» SUPPLIED DATA
________________________________________

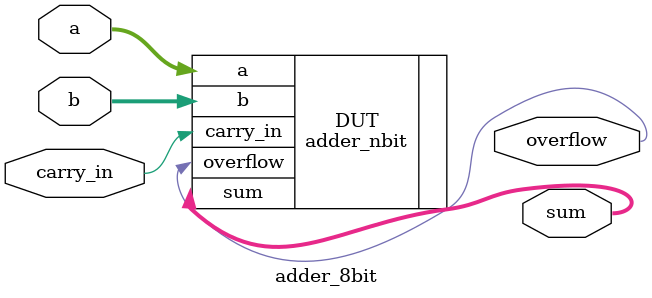
<source format=sv>

module adder_8bit
(
	input wire [7:0] a,
	input wire [7:0] b,
	input wire carry_in,
	output wire [7:0] sum,
	output wire overflow
);


   	adder_nbit #(8) DUT(.a(a), .b(b), .carry_in(carry_in), .sum(sum), .overflow(overflow));
   
endmodule

</source>
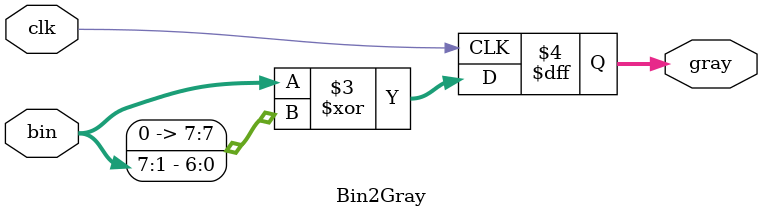
<source format=sv>
`ifndef __BIN2GRAY_SV__
`define __BIN2GRAY_SV__

module Bin2Gray #(
    parameter int DW = 8
) (
  input  logic              clk,
  input  logic [DW - 1 : 0] bin,
  output logic [DW - 1 : 0] gray
);

  always_ff @(posedge clk) begin
    gray <= bin ^ (bin >> 1);
  end

endmodule

`endif

</source>
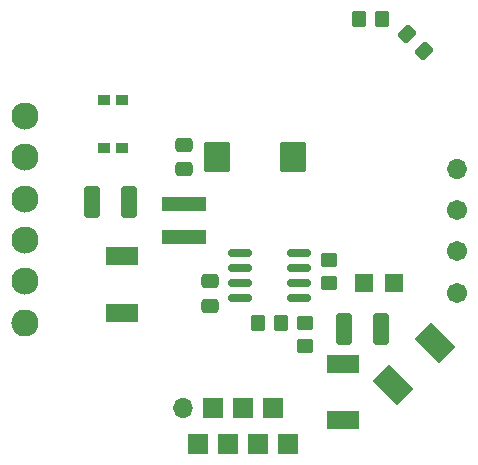
<source format=gbr>
%TF.GenerationSoftware,KiCad,Pcbnew,(6.0.9)*%
%TF.CreationDate,2024-03-30T18:33:12+01:00*%
%TF.ProjectId,HBW-IO-12-FM,4842572d-494f-42d3-9132-2d464d2e6b69,rev?*%
%TF.SameCoordinates,Original*%
%TF.FileFunction,Soldermask,Top*%
%TF.FilePolarity,Negative*%
%FSLAX46Y46*%
G04 Gerber Fmt 4.6, Leading zero omitted, Abs format (unit mm)*
G04 Created by KiCad (PCBNEW (6.0.9)) date 2024-03-30 18:33:12*
%MOMM*%
%LPD*%
G01*
G04 APERTURE LIST*
G04 Aperture macros list*
%AMRoundRect*
0 Rectangle with rounded corners*
0 $1 Rounding radius*
0 $2 $3 $4 $5 $6 $7 $8 $9 X,Y pos of 4 corners*
0 Add a 4 corners polygon primitive as box body*
4,1,4,$2,$3,$4,$5,$6,$7,$8,$9,$2,$3,0*
0 Add four circle primitives for the rounded corners*
1,1,$1+$1,$2,$3*
1,1,$1+$1,$4,$5*
1,1,$1+$1,$6,$7*
1,1,$1+$1,$8,$9*
0 Add four rect primitives between the rounded corners*
20,1,$1+$1,$2,$3,$4,$5,0*
20,1,$1+$1,$4,$5,$6,$7,0*
20,1,$1+$1,$6,$7,$8,$9,0*
20,1,$1+$1,$8,$9,$2,$3,0*%
%AMRotRect*
0 Rectangle, with rotation*
0 The origin of the aperture is its center*
0 $1 length*
0 $2 width*
0 $3 Rotation angle, in degrees counterclockwise*
0 Add horizontal line*
21,1,$1,$2,0,0,$3*%
G04 Aperture macros list end*
%ADD10RotRect,2.020000X2.950000X225.000000*%
%ADD11R,2.700000X1.500000*%
%ADD12O,1.704000X1.704000*%
%ADD13C,1.704000*%
%ADD14RoundRect,0.250000X-0.548008X-0.088388X-0.088388X-0.548008X0.548008X0.088388X0.088388X0.548008X0*%
%ADD15RoundRect,0.250000X-0.475000X0.337500X-0.475000X-0.337500X0.475000X-0.337500X0.475000X0.337500X0*%
%ADD16R,3.700000X1.200000*%
%ADD17R,1.600000X1.600000*%
%ADD18RoundRect,0.250000X0.450000X-0.350000X0.450000X0.350000X-0.450000X0.350000X-0.450000X-0.350000X0*%
%ADD19R,1.700000X1.700000*%
%ADD20RoundRect,0.250000X-0.350000X-0.450000X0.350000X-0.450000X0.350000X0.450000X-0.350000X0.450000X0*%
%ADD21RoundRect,0.250000X-0.875000X-1.025000X0.875000X-1.025000X0.875000X1.025000X-0.875000X1.025000X0*%
%ADD22RoundRect,0.250000X0.350000X0.450000X-0.350000X0.450000X-0.350000X-0.450000X0.350000X-0.450000X0*%
%ADD23RoundRect,0.250000X0.412500X1.100000X-0.412500X1.100000X-0.412500X-1.100000X0.412500X-1.100000X0*%
%ADD24RoundRect,0.150000X-0.825000X-0.150000X0.825000X-0.150000X0.825000X0.150000X-0.825000X0.150000X0*%
%ADD25O,1.700000X1.700000*%
%ADD26R,1.000000X0.900000*%
%ADD27O,2.300000X2.300000*%
%ADD28C,2.300000*%
%ADD29RoundRect,0.250000X-0.412500X-1.100000X0.412500X-1.100000X0.412500X1.100000X-0.412500X1.100000X0*%
G04 APERTURE END LIST*
D10*
%TO.C,SI1*%
X166750000Y-85464466D03*
X163214466Y-89000000D03*
%TD*%
D11*
%TO.C,D3*%
X140250000Y-78100000D03*
X140250000Y-82900000D03*
%TD*%
D12*
%TO.C,J4*%
X168600000Y-70687500D03*
D13*
X168600000Y-74187500D03*
X168600000Y-77687500D03*
X168600000Y-81187500D03*
%TD*%
D14*
%TO.C,D1*%
X164425216Y-59305216D03*
X165874784Y-60754784D03*
%TD*%
D15*
%TO.C,C19*%
X147750000Y-80250000D03*
X147750000Y-82325000D03*
%TD*%
D16*
%TO.C,L1*%
X145500000Y-73700000D03*
X145500000Y-76500000D03*
%TD*%
D11*
%TO.C,D2*%
X159000000Y-87200000D03*
X159000000Y-92000000D03*
%TD*%
D17*
%TO.C,C17*%
X160794888Y-80400000D03*
X163294888Y-80400000D03*
%TD*%
D18*
%TO.C,R16*%
X157750000Y-80400000D03*
X157750000Y-78400000D03*
%TD*%
D19*
%TO.C,J1*%
X154300000Y-94000000D03*
X151760000Y-94000000D03*
X149220000Y-94000000D03*
X146680000Y-94000000D03*
%TD*%
D20*
%TO.C,R14*%
X160300000Y-58000000D03*
X162300000Y-58000000D03*
%TD*%
D15*
%TO.C,C21*%
X145500000Y-68675000D03*
X145500000Y-70750000D03*
%TD*%
D21*
%TO.C,C20*%
X148350000Y-69750000D03*
X154750000Y-69750000D03*
%TD*%
D22*
%TO.C,R18*%
X153750000Y-83750000D03*
X151750000Y-83750000D03*
%TD*%
D23*
%TO.C,C22*%
X140875000Y-73500000D03*
X137750000Y-73500000D03*
%TD*%
D24*
%TO.C,IC4*%
X150275000Y-77845000D03*
X150275000Y-79115000D03*
X150275000Y-80385000D03*
X150275000Y-81655000D03*
X155225000Y-81655000D03*
X155225000Y-80385000D03*
X155225000Y-79115000D03*
X155225000Y-77845000D03*
%TD*%
D19*
%TO.C,J2*%
X153090000Y-91000000D03*
X150550000Y-91000000D03*
X148010000Y-91000000D03*
D25*
X145470000Y-91000000D03*
%TD*%
D26*
%TO.C,SW1*%
X140300000Y-64850000D03*
X140300000Y-68950000D03*
X138700000Y-64850000D03*
X138700000Y-68950000D03*
%TD*%
D27*
%TO.C,J3*%
X132050000Y-83750000D03*
D28*
X132050000Y-80250000D03*
X132050000Y-76750000D03*
X132050000Y-73250000D03*
X132050000Y-69750000D03*
X132050000Y-66250000D03*
%TD*%
D18*
%TO.C,R17*%
X155750000Y-85750000D03*
X155750000Y-83750000D03*
%TD*%
D29*
%TO.C,C18*%
X159037500Y-84250000D03*
X162162500Y-84250000D03*
%TD*%
M02*

</source>
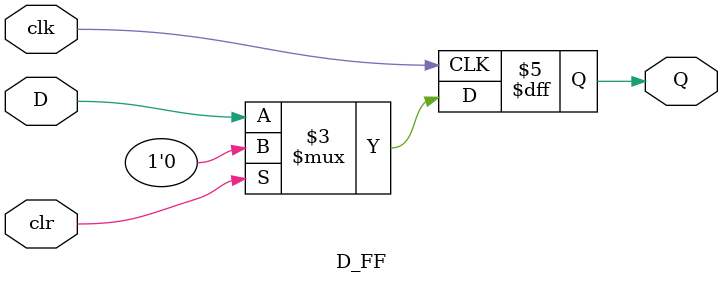
<source format=v>

module D_FF (
	input D,
	input clk,
	input clr,
	output Q);

 reg Q;
 always @(posedge clk)
 begin
	if(clr)
	       Q <= 1'b0;

        else
	 Q <= D;
 end 

endmodule

</source>
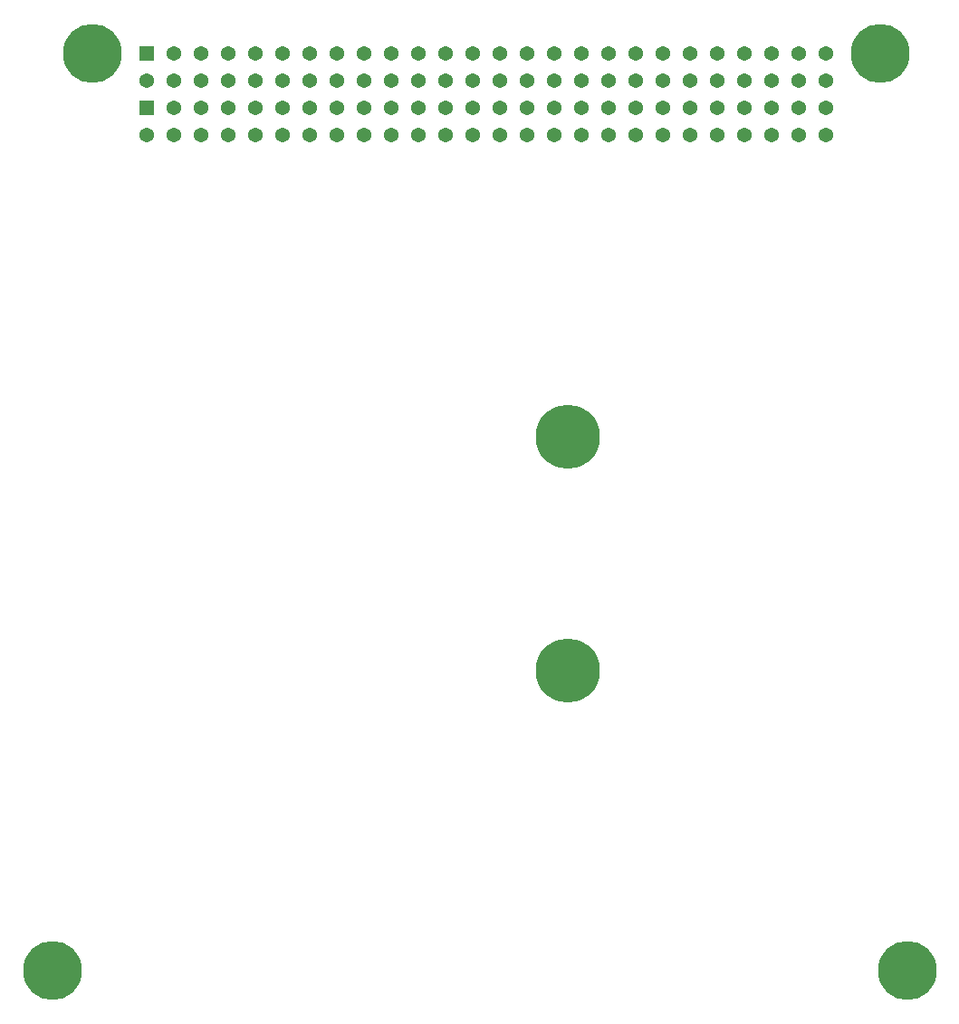
<source format=gbs>
G04 #@! TF.GenerationSoftware,KiCad,Pcbnew,5.1.10-1.fc34*
G04 #@! TF.CreationDate,2021-07-25T00:14:55-03:00*
G04 #@! TF.ProjectId,rf-splitter,72662d73-706c-4697-9474-65722e6b6963,v0.0*
G04 #@! TF.SameCoordinates,Original*
G04 #@! TF.FileFunction,Soldermask,Bot*
G04 #@! TF.FilePolarity,Negative*
%FSLAX46Y46*%
G04 Gerber Fmt 4.6, Leading zero omitted, Abs format (unit mm)*
G04 Created by KiCad (PCBNEW 5.1.10-1.fc34) date 2021-07-25 00:14:55*
%MOMM*%
%LPD*%
G01*
G04 APERTURE LIST*
%ADD10C,6.000000*%
%ADD11C,5.500000*%
%ADD12C,3.600000*%
%ADD13C,1.370000*%
%ADD14R,1.370000X1.370000*%
G04 APERTURE END LIST*
D10*
X133350000Y-108400000D03*
X133350000Y-86560000D03*
D11*
X165060000Y-136420000D03*
D12*
X165060000Y-136420000D03*
D11*
X85130000Y-136420000D03*
D12*
X85130000Y-136420000D03*
D11*
X162560000Y-50800000D03*
D12*
X162560000Y-50800000D03*
D11*
X88900000Y-50800000D03*
D12*
X88900000Y-50800000D03*
D13*
X157480000Y-58420000D03*
X157480000Y-55880000D03*
X154940000Y-58420000D03*
X154940000Y-55880000D03*
X152400000Y-58420000D03*
X152400000Y-55880000D03*
X149860000Y-58420000D03*
X149860000Y-55880000D03*
X147320000Y-58420000D03*
X147320000Y-55880000D03*
X144780000Y-58420000D03*
X144780000Y-55880000D03*
X142240000Y-58420000D03*
X142240000Y-55880000D03*
X139700000Y-58420000D03*
X139700000Y-55880000D03*
X137160000Y-58420000D03*
X137160000Y-55880000D03*
X134620000Y-58420000D03*
X134620000Y-55880000D03*
X132080000Y-58420000D03*
X132080000Y-55880000D03*
X129540000Y-58420000D03*
X129540000Y-55880000D03*
X127000000Y-58420000D03*
X127000000Y-55880000D03*
X124460000Y-58420000D03*
X124460000Y-55880000D03*
X121920000Y-58420000D03*
X121920000Y-55880000D03*
X119380000Y-58420000D03*
X119380000Y-55880000D03*
X116840000Y-58420000D03*
X116840000Y-55880000D03*
X114300000Y-58420000D03*
X114300000Y-55880000D03*
X111760000Y-58420000D03*
X111760000Y-55880000D03*
X109220000Y-58420000D03*
X109220000Y-55880000D03*
X106680000Y-58420000D03*
X106680000Y-55880000D03*
X104140000Y-58420000D03*
X104140000Y-55880000D03*
X101600000Y-58420000D03*
X101600000Y-55880000D03*
X99060000Y-58420000D03*
X99060000Y-55880000D03*
X96520000Y-58420000D03*
X96520000Y-55880000D03*
X93980000Y-58420000D03*
D14*
X93980000Y-55880000D03*
D13*
X157480000Y-53340000D03*
X157480000Y-50800000D03*
X154940000Y-53340000D03*
X154940000Y-50800000D03*
X152400000Y-53340000D03*
X152400000Y-50800000D03*
X149860000Y-53340000D03*
X149860000Y-50800000D03*
X147320000Y-53340000D03*
X147320000Y-50800000D03*
X144780000Y-53340000D03*
X144780000Y-50800000D03*
X142240000Y-53340000D03*
X142240000Y-50800000D03*
X139700000Y-53340000D03*
X139700000Y-50800000D03*
X137160000Y-53340000D03*
X137160000Y-50800000D03*
X134620000Y-53340000D03*
X134620000Y-50800000D03*
X132080000Y-53340000D03*
X132080000Y-50800000D03*
X129540000Y-53340000D03*
X129540000Y-50800000D03*
X127000000Y-53340000D03*
X127000000Y-50800000D03*
X124460000Y-53340000D03*
X124460000Y-50800000D03*
X121920000Y-53340000D03*
X121920000Y-50800000D03*
X119380000Y-53340000D03*
X119380000Y-50800000D03*
X116840000Y-53340000D03*
X116840000Y-50800000D03*
X114300000Y-53340000D03*
X114300000Y-50800000D03*
X111760000Y-53340000D03*
X111760000Y-50800000D03*
X109220000Y-53340000D03*
X109220000Y-50800000D03*
X106680000Y-53340000D03*
X106680000Y-50800000D03*
X104140000Y-53340000D03*
X104140000Y-50800000D03*
X101600000Y-53340000D03*
X101600000Y-50800000D03*
X99060000Y-53340000D03*
X99060000Y-50800000D03*
X96520000Y-53340000D03*
X96520000Y-50800000D03*
X93980000Y-53340000D03*
D14*
X93980000Y-50800000D03*
M02*

</source>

________________________________________

Return word for word the lines from the beginning of the entries through the line that contains "0 $2 width*", both ends included, but no pictures.

<source format=sv>

module adder_8bit
(
	input wire [7:0] a,
	input wire [7:0] b,
	input wire carry_in,
	output wire [7:0] sum,
	output wire overflow
);


   	adder_nbit #(8) DUT(.a(a), .b(b), .carry_in(carry_in), .sum(sum), .overflow(overflow));
   
endmodule

</source>
<source format=sv>
`ifndef __BIN2GRAY_SV__
`define __BIN2GRAY_SV__

module Bin2Gray #(
    parameter int DW = 8
) (
  input  logic              clk,
  input  logic [DW - 1 : 0] bin,
  output logic [DW - 1 : 0] gray
);

  always_ff @(posedge clk) begin
    gray <= bin ^ (bin >> 1);
  end

endmodule

`endif

</source>
<source format=gbr>
%TF.GenerationSoftware,KiCad,Pcbnew,(6.0.9)*%
%TF.CreationDate,2024-03-30T18:33:12+01:00*%
%TF.ProjectId,HBW-IO-12-FM,4842572d-494f-42d3-9132-2d464d2e6b69,rev?*%
%TF.SameCoordinates,Original*%
%TF.FileFunction,Soldermask,Top*%
%TF.FilePolarity,Negative*%
%FSLAX46Y46*%
G04 Gerber Fmt 4.6, Leading zero omitted, Abs format (unit mm)*
G04 Created by KiCad (PCBNEW (6.0.9)) date 2024-03-30 18:33:12*
%MOMM*%
%LPD*%
G01*
G04 APERTURE LIST*
G04 Aperture macros list*
%AMRoundRect*
0 Rectangle with rounded corners*
0 $1 Rounding radius*
0 $2 $3 $4 $5 $6 $7 $8 $9 X,Y pos of 4 corners*
0 Add a 4 corners polygon primitive as box body*
4,1,4,$2,$3,$4,$5,$6,$7,$8,$9,$2,$3,0*
0 Add four circle primitives for the rounded corners*
1,1,$1+$1,$2,$3*
1,1,$1+$1,$4,$5*
1,1,$1+$1,$6,$7*
1,1,$1+$1,$8,$9*
0 Add four rect primitives between the rounded corners*
20,1,$1+$1,$2,$3,$4,$5,0*
20,1,$1+$1,$4,$5,$6,$7,0*
20,1,$1+$1,$6,$7,$8,$9,0*
20,1,$1+$1,$8,$9,$2,$3,0*%
%AMRotRect*
0 Rectangle, with rotation*
0 The origin of the aperture is its center*
0 $1 length*
0 $2 width*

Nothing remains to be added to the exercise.